■ Requirement ■
Write out each item below word for word, leaving the pictures out of your answer.

*** Opening Information ***

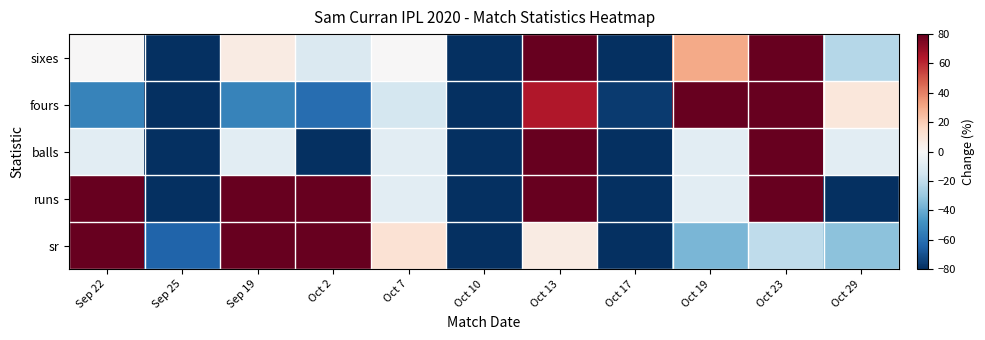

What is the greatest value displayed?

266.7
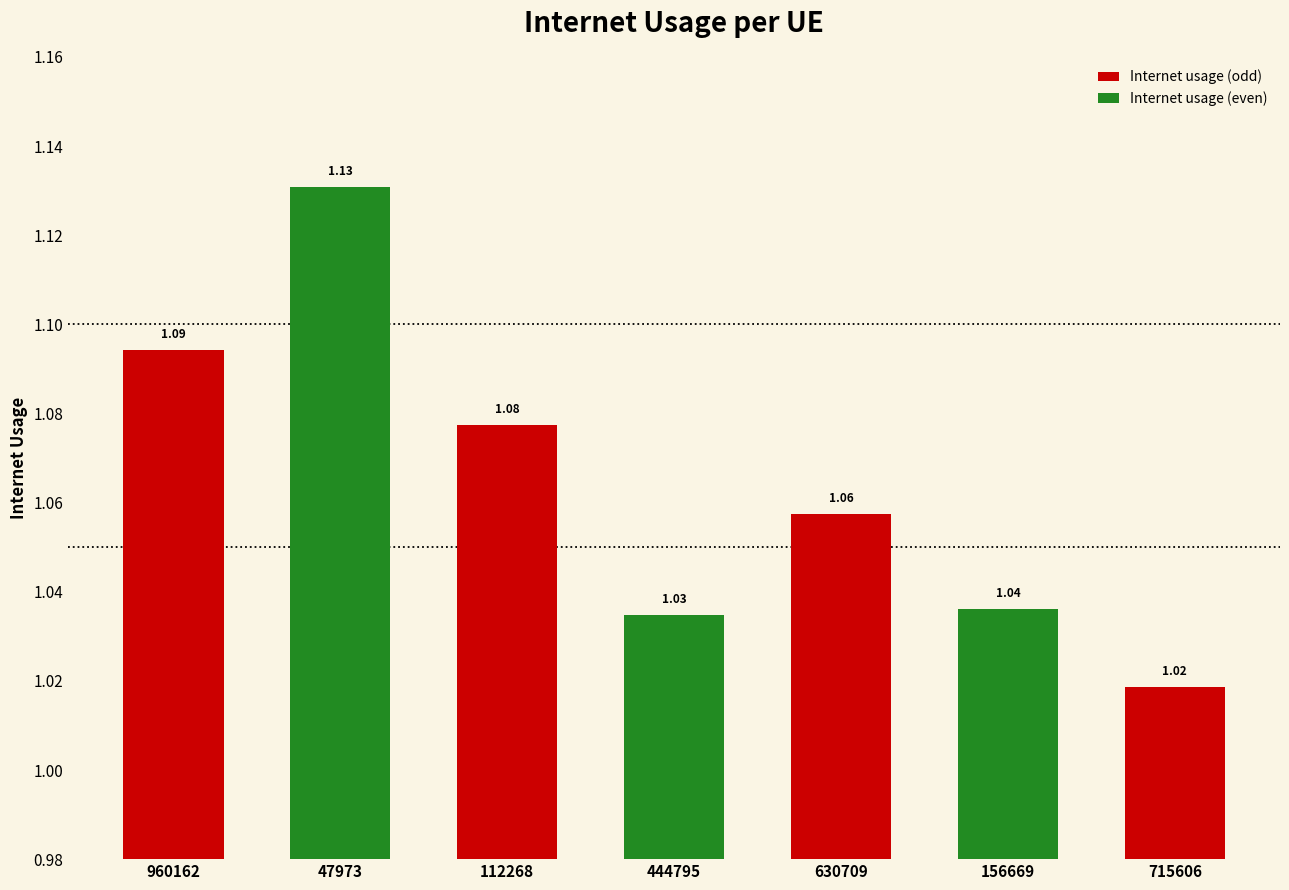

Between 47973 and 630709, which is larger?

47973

*** Closing Information ***

■ Solution to the exercise ■
What is the greatest value displayed?

266.7

Between 47973 and 630709, which is larger?

47973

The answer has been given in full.